◆ DATA FOR THE TASK
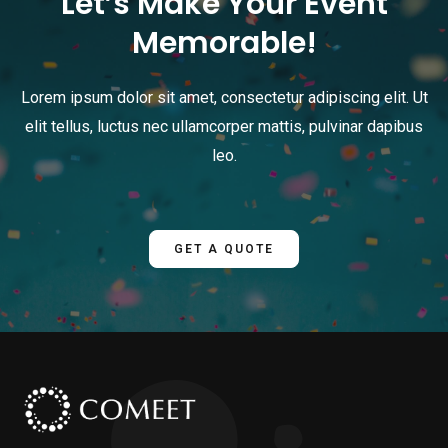
Let’s Make Your Event
Memorable!
Lorem ipsum dolor sit amet, consectetur adipiscing elit. Ut
elit tellus, luctus nec ullamcorper mattis, pulvinar dapibus
leo.
GET A QUOTE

◆ WHAT NEEDS TO BE DONE
Although the records above contain pictures, only their text is to be repeated, exactly as given.

◆ RESPONSE BOX
Let’s Make Your Event
Memorable!
Lorem ipsum dolor sit amet, consectetur adipiscing elit. Ut
elit tellus, luctus nec ullamcorper mattis, pulvinar dapibus
leo.
GET A QUOTE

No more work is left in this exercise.